Bryan Chiang, a computer science student at Stanford University, had a great idea. The linguist wanted to see if ChatGPT could help people communicate better.
So, armed with augmented reality glasses and a laptop, he started the project. Chiang worked with friends to develop RizzGPT, an AI-powered monocle.
Developed by Brilliant Labs, the monocle has a built-in camera, microphone and sensor. When a person is talking to a user, RizzGPT picks up the speech through the microphone, converts it to text and sends it to ChatGPT over WiFi. Chat GPT provided information displayed on a small monocular screen.

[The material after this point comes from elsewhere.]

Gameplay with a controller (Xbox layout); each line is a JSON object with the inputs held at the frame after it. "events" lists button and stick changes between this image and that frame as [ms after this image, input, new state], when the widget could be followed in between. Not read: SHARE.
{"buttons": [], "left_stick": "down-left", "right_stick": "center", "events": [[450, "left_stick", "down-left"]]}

RizzGPT utilizes artificial intelligence to cater to the needs,” Chiang stated. “It periodically listens to your speech and provides suggestions on what to say”
On the show, Chiang was asked about his biggest weakness. Hesitating for a moment, he read the monocle’s answer: “I think my biggest weakness is trying too hard sometimes.
The experiment had some limitations. There was no planning and signs of delay and reaction. Still, Chiang says the technology shows potential. He sees a future in which 5G connectivity, AR glasses, and smart artificial intelligence combine to create a new and natural way to interact with computers.
Chiang’s goal is not to replace the human voice, but to help people communicate. Rizz found that GPT can be very helpful for people who struggle with social anxiety or have trouble connecting with others.
Chiang is expected to join RizzGPT. Combining artificial intelligence with augmented reality, it aims to improve communication and provide support where it’s needed most.
A combination of new hardware, advanced algorithms, and network connectivity could usher in a new era of human-computer interaction.